El hombre casi logra convencerme con su cara de perro triste. Me sujetó el antebrazo, arqueó las cejas con un rictus de desespero y colocó el cartón con las chapitas frente a mí. No profirió palabra alguna, no fue agresivo, no dijo: “Niña, ven y juega, apuesta algo”; sino que se limitó a mirarme con esa expresión de mendicidad que siempre, o casi siempre, termina conmoviéndome.
A punto ya de regalarle al menos cinco pesos, de apostar a que la semillita estaría bajo la chapa derecha aun cuando yo sabía que la tendría escondida bajo la uña; a punto ya de consumar mi obra de caridad del sábado, apareció otro hombre, mucho más joven —tanto y tan fuerte que más bien parecía estibador de puerto—, y se coló sin pudor en mi proceso de estafa voluntaria y consensuada.
“Oye, pero todavía en Santa Clara la gente pierde dinero en las chapitas. Qué viejo es ese golpe, compadre. Mira, mima, él ahora deja que tú ganes al principio, que te embulles, y al final te quita hasta la cadena de oro. Si quieres apuesta ahora, mira, pon dinero para que tú veas, después te sales”.
Y me salí, no tanto por haberme arrepentido de regalarle cinco pesos a un pobre hombre, como por la algarabía y el desparpajo de su compinche, por el cinismo con que intentaba hacerme pasar por boba. Como si todo el mundo no supiera que venían juntos; como si todos los boteros, merolicos y pasajeros que a esa hora de la mañana presenciaban la escena en la llamada “piquera de las máquinas” no estuvieran aburridos de ser timados.

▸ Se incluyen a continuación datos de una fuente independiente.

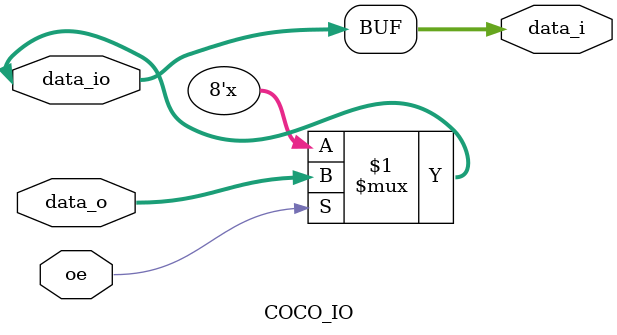
<source format=v>



`timescale 1ns/1ps

module COCO_IO #(
    parameter WIDTH = 8
)(
    inout [WIDTH-1:0] data_io,
    input oe,
    input [WIDTH-1:0] data_o,        // not an error: input of the module is the output data
    output [WIDTH-1:0] data_i

);

    assign data_io = oe ? data_o : 8'bz ; // To drive the inout net
    assign data_i = data_io;

`ifdef COCOTB_SIM
    initial begin
      $dumpfile ("waveform.vcd");
      $dumpvars (0,COCO_IO);
      #1;
    end
`endif

endmodule

</source>
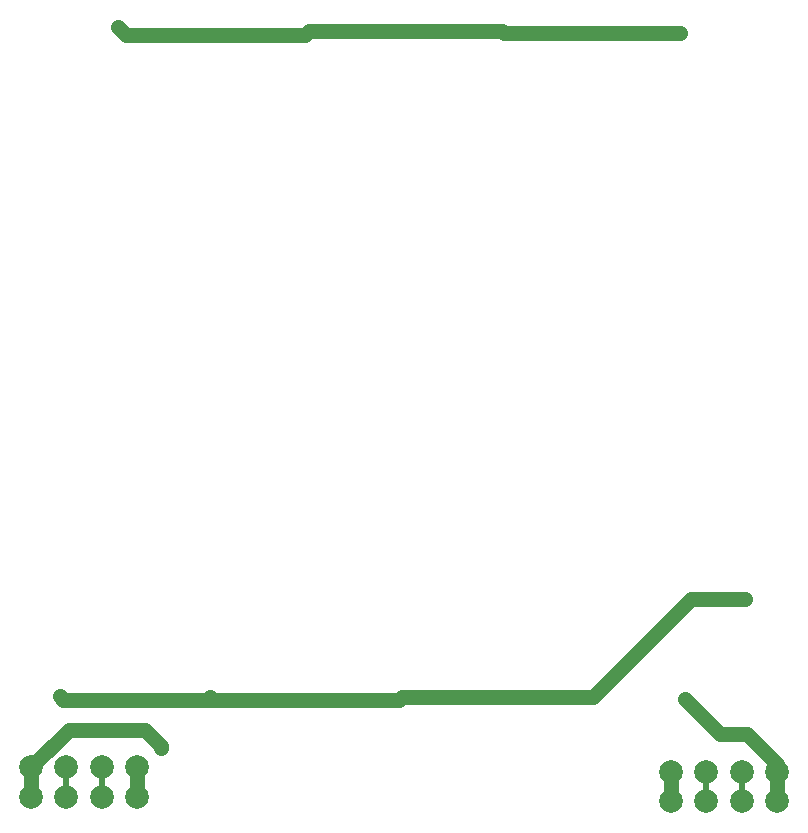
<source format=gbl>
G04 DipTrace 2.4.0.2*
%IN64xAPA102Crigid.gbl*%
%MOMM*%
%ADD13C,1.27*%
%ADD15C,0.508*%
%ADD17C,2.0*%
%ADD20C,1.143*%
%FSLAX53Y53*%
G04*
G71*
G90*
G75*
G01*
%LNBottom*%
%LPD*%
X73317Y30959D2*
D13*
X68776D1*
X60465Y22647D1*
X44251D1*
X44012Y22408D1*
X28218D1*
X15605D1*
X15314Y22699D1*
X28218Y22408D2*
X28011Y22615D1*
X21860Y16697D2*
Y14197D1*
X67011Y16322D2*
Y13822D1*
X73011Y16322D2*
D15*
Y13822D1*
X70011Y16322D2*
Y13822D1*
X15860Y16697D2*
Y14197D1*
X18860Y16697D2*
Y14197D1*
X67803Y78869D2*
D13*
X52929D1*
X52767Y79031D1*
X36370D1*
X36048Y78709D1*
X20888D1*
X20221Y79375D1*
X23856Y18296D2*
Y18497D1*
X22482Y19870D1*
X16033D1*
X12860Y16697D1*
Y14197D1*
X76011Y16322D2*
Y17005D1*
X73468Y19549D1*
X71163D1*
X68237Y22474D1*
X76011Y16322D2*
Y13822D1*
D20*
X15314Y22699D3*
X44012Y22408D3*
X73317Y30959D3*
X60465Y22647D3*
X20221Y79375D3*
X36048Y78709D3*
X52767Y79031D3*
X67803Y78869D3*
X28011Y22615D3*
X23856Y18296D3*
X68237Y22474D3*
D17*
X70011Y13822D3*
Y16322D3*
X73011Y13822D3*
Y16322D3*
X67011Y13822D3*
Y16322D3*
X76011Y13822D3*
Y16322D3*
X18860Y16697D3*
Y14197D3*
X15860Y16697D3*
Y14197D3*
X21860Y16697D3*
Y14197D3*
X12860Y16697D3*
Y14197D3*
M02*

</source>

Mientras esperaba a que saliera el almendrón de turno rumbo a Sagua la Grande, tuve tiempo de observar cómo fingían desconocerse, cómo a ratos se alejaban y, también a ratos, se unían para acosar a alguna anciana despistada.

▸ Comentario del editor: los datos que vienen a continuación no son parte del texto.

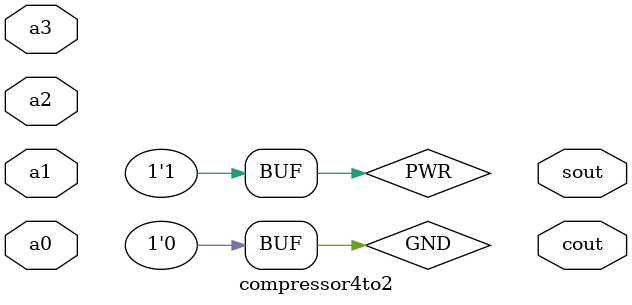
<source format=v>


module compressor4to2(
	input a0,
	input a1,
	input a2,
	input a3,
	output sout,
	output cout
);
	supply0 GND;
	supply1 PWR;

	//SUM Logic
	
	//CARRY Logic
	
endmodule

</source>
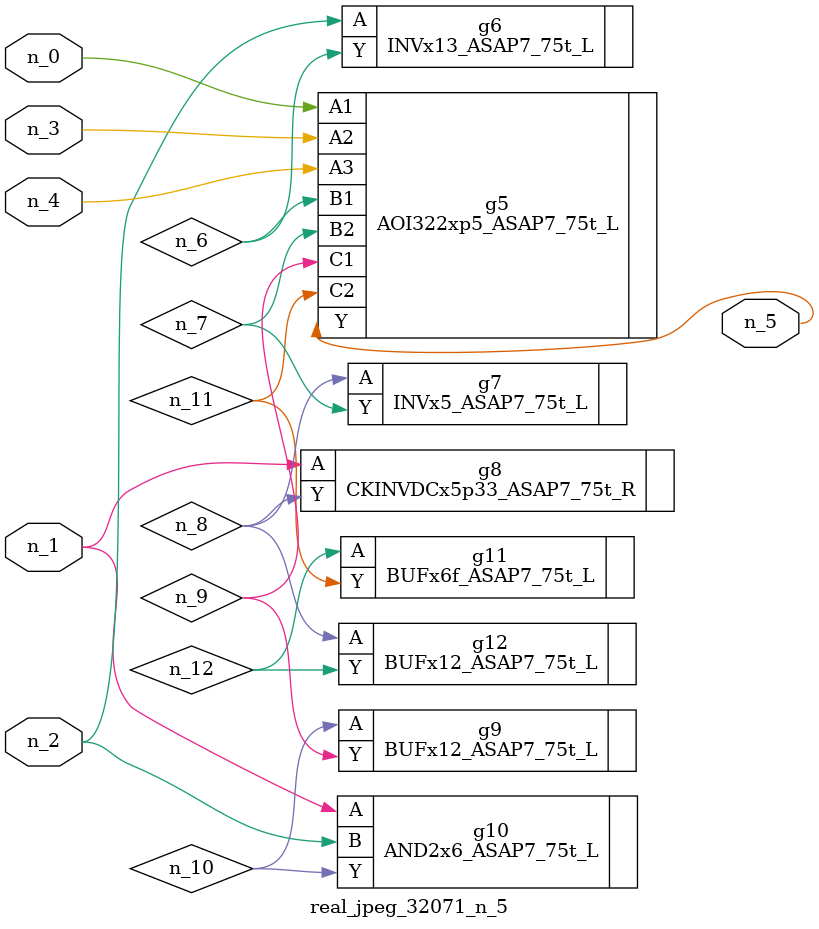
<source format=v>
module real_jpeg_32071_n_5 (n_4, n_0, n_1, n_2, n_3, n_5);

input n_4;
input n_0;
input n_1;
input n_2;
input n_3;

output n_5;

wire n_12;
wire n_8;
wire n_11;
wire n_6;
wire n_7;
wire n_10;
wire n_9;

AOI322xp5_ASAP7_75t_L g5 ( 
.A1(n_0),
.A2(n_3),
.A3(n_4),
.B1(n_6),
.B2(n_7),
.C1(n_9),
.C2(n_11),
.Y(n_5)
);

CKINVDCx5p33_ASAP7_75t_R g8 ( 
.A(n_1),
.Y(n_8)
);

AND2x6_ASAP7_75t_L g10 ( 
.A(n_1),
.B(n_2),
.Y(n_10)
);

INVx13_ASAP7_75t_L g6 ( 
.A(n_2),
.Y(n_6)
);

INVx5_ASAP7_75t_L g7 ( 
.A(n_8),
.Y(n_7)
);

BUFx12_ASAP7_75t_L g12 ( 
.A(n_8),
.Y(n_12)
);

BUFx12_ASAP7_75t_L g9 ( 
.A(n_10),
.Y(n_9)
);

BUFx6f_ASAP7_75t_L g11 ( 
.A(n_12),
.Y(n_11)
);


endmodule
</source>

Mirándolos campear por su respeto recordé a los carteristas habituales de la terminal de ómnibus, que a fuerza de operar en las mismas colas podrían sacar licencia de ladrón por cuenta propia; y a los revendedores de cerveza de los carnavales, que le compran las cajas al Estado y luego le exprimen a Liborio cinco pesos más. Nada que los inspectores, si realmente inspeccionaran, no pudieran atajar.
Una vez camino a Sagua, el botero relató, con habilidad de narrador oral, las historias más inverosímiles sobre el dúo de embaucadores: que si vienen a la piquera un día sí y otro no, que si le ganaron una laptop a un paquistaní estudiante de Medicina, que si un guajiro llegó una tarde buscándolos con un machete, que si provocaron una riña tumultuaria porque cierto deportista de alto rendimiento no les quiso pagar…
Los cuentos se le fueron acabando; las descripciones, volviéndose esporádicas; las anécdotas, menos espectaculares. Solo cuando el repertorio se le agotó por completo y la máquina atravesó Hatillo, que es como decir el punto de no retorno, el chofer se dignó a aclarar: “Miren, con el lío de las chapitas se me olvidó decirles que este viaje es a 40 pesos, no a 30, ¿me entienden?”.
En esta jungla nuestra hay, sin dudas, muchas formas de estafar.